A contradição entre o discurso e a prática é gritante. Exalta-se a “boa governação” e o “respeito pelo direito internacional”, mas ignora-se que o governo que o deputado representa tem agido seletivamente, consoante a conveniência dos aliados e o cálculo de curto prazo. Esta postura compromete a coerência moral e esvazia a credibilidade externa de Cabo Verde.
Ao citar o relatório “Navegar em Mares Agitados” do Banco Mundial, o autor pretende reforçar a ideia de que o país está a reagir às incertezas globais com resiliência. No entanto, o relatório não pode ser lido como um salvo-conduto para a governação atual. Pelo contrário, ele alerta para a lentidão das reformas, para os riscos de dependência externa e para a necessidade urgente de uma transformação estrutural. O relatório é um apelo à ação estratégica — não um elogio à complacência política.
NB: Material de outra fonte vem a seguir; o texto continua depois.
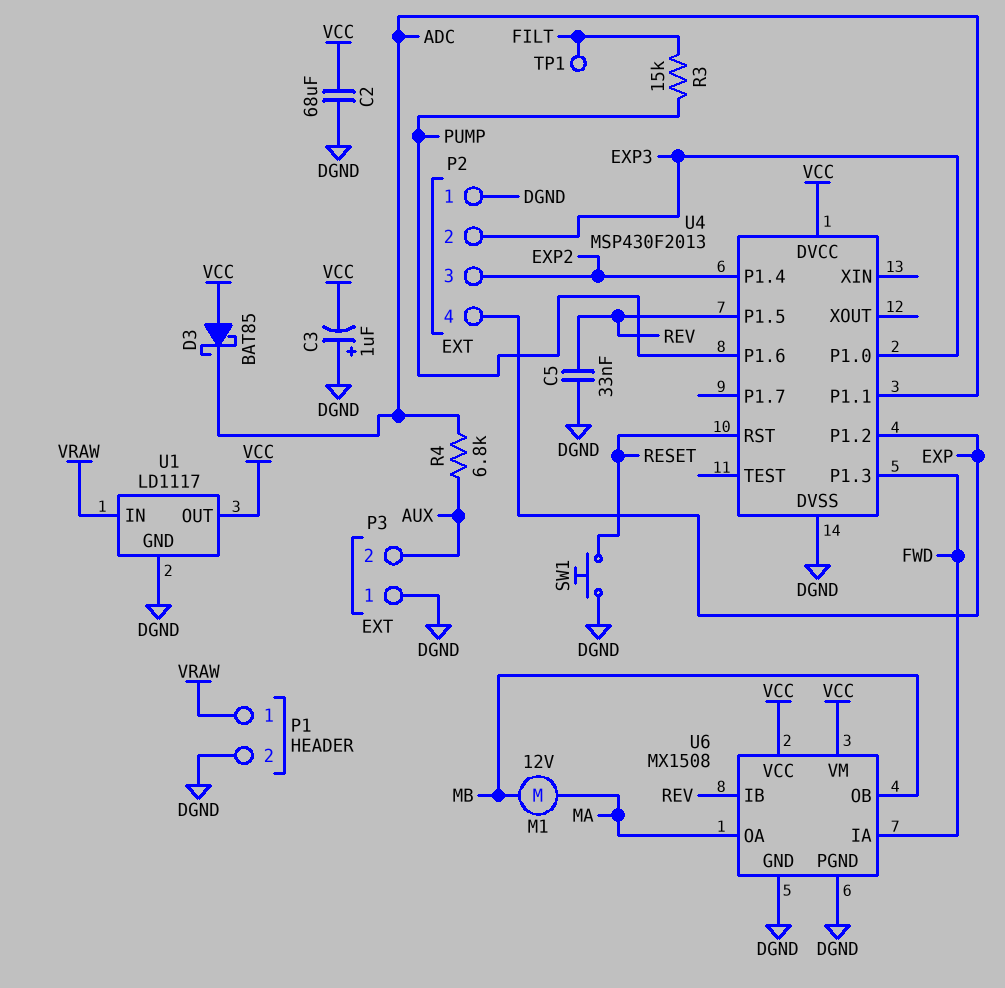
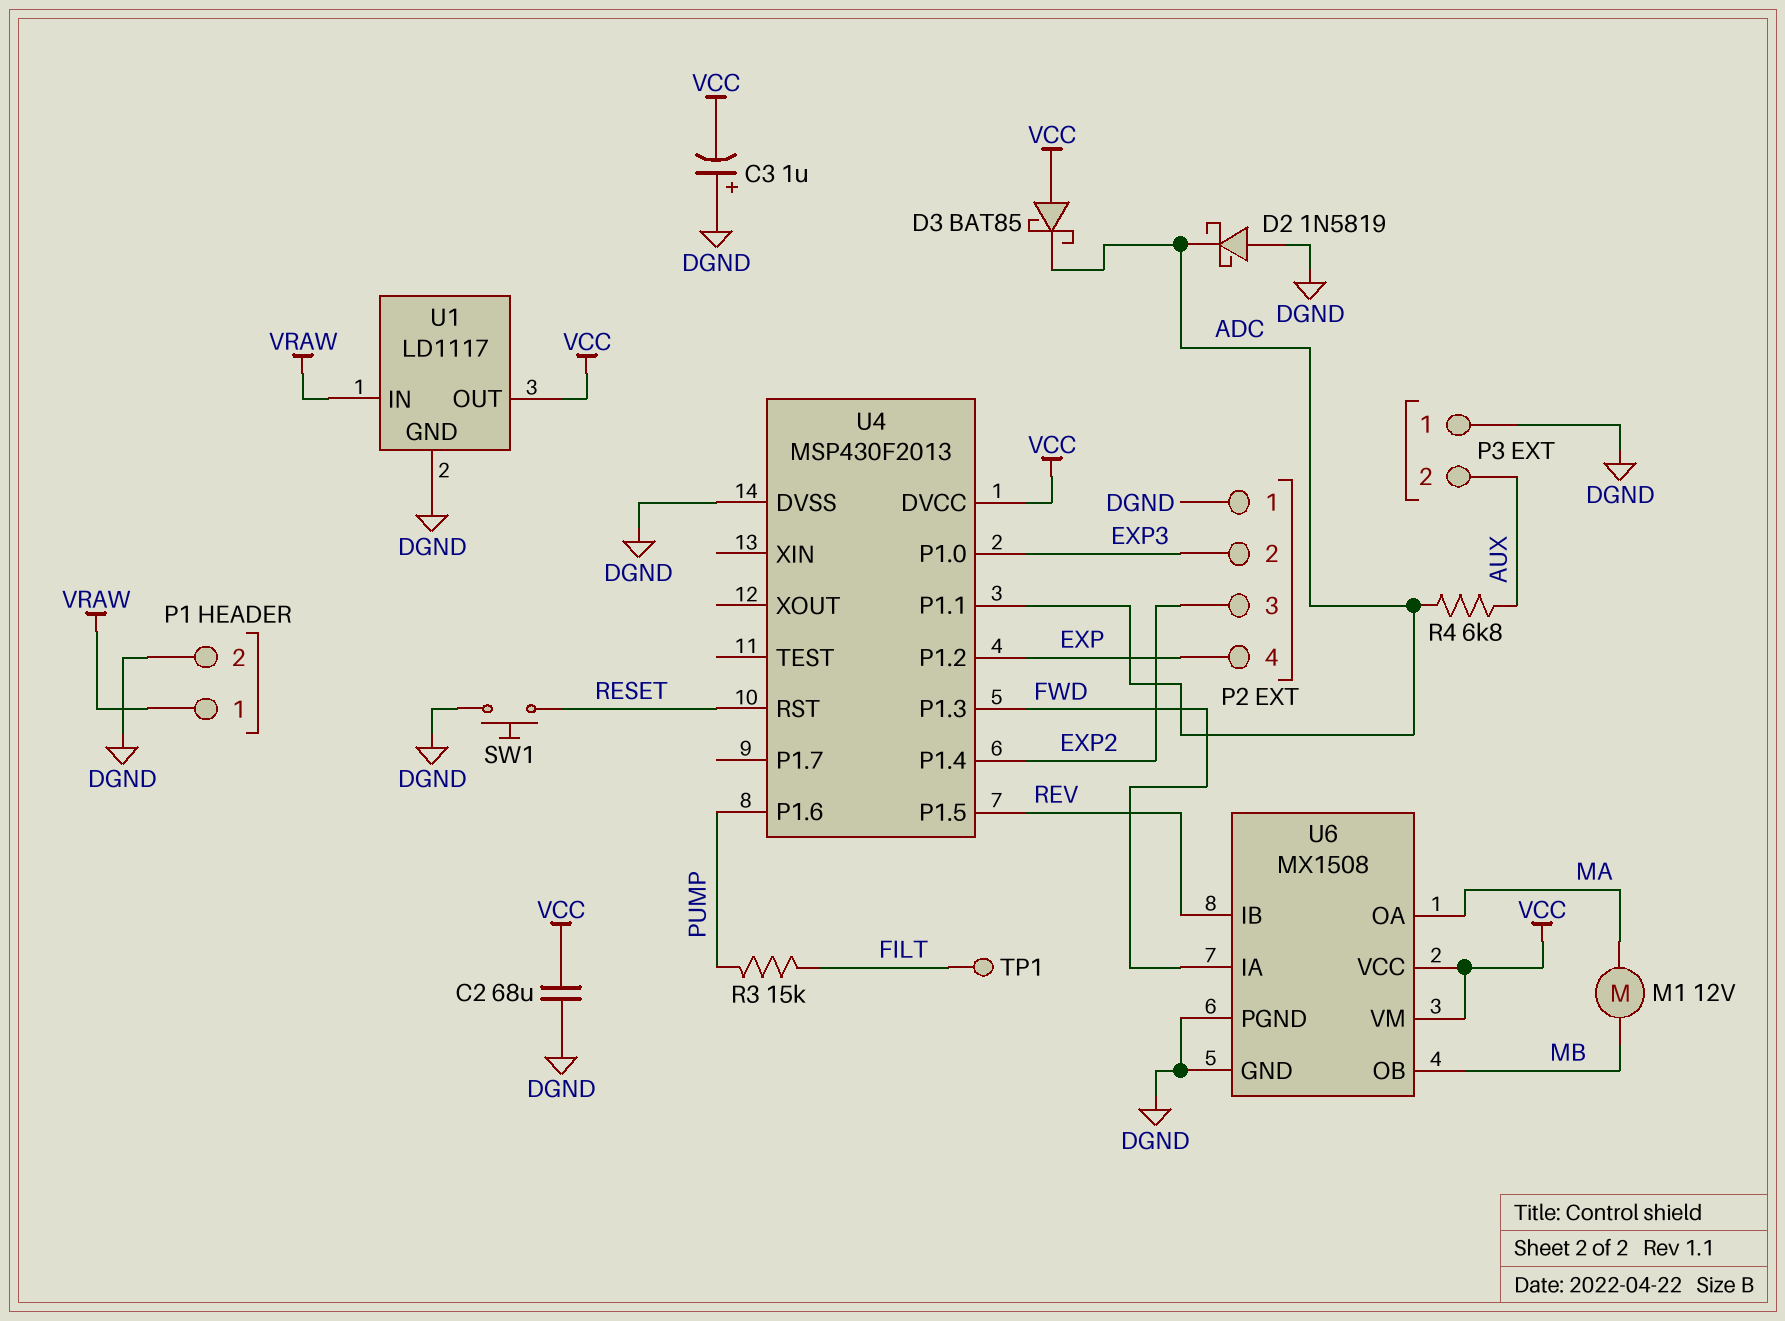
C5: 33nF (DGND, REV) -> none
D2: none -> schottky 1N5819 (A DGND, K ADC)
Falar de transição digital, resiliência climática ou diversificação económica é necessário, sim. Mas é preciso ir além do enunciado. Cabo Verde não está a ser penalizado apenas por alterações geopolíticas externas. Está também a colher os efeitos de escolhas políticas internas: de uma diplomacia que perdeu densidade ética, de uma economia pouco transformada e de uma reforma do Estado que se faz a passo lento, quando não se estagna.
O país precisa, mais do que nunca, de uma política externa coerente com os valores que proclama e de uma governação que reconheça que a legitimidade internacional se constrói tanto pelo desempenho interno como pela integridade das suas posições no mundo.
Os mares são, de facto, agitados. Mas não é com discursos decorativos e pragmatismos sem princípios que se navega com dignidade. A bússola de Cabo Verde deve apontar para a justiça, a coerência e a autonomia. Sem isso, qualquer rota, por mais sofisticada que pareça, levará inevitavelmente ao naufrágio da credibilidade.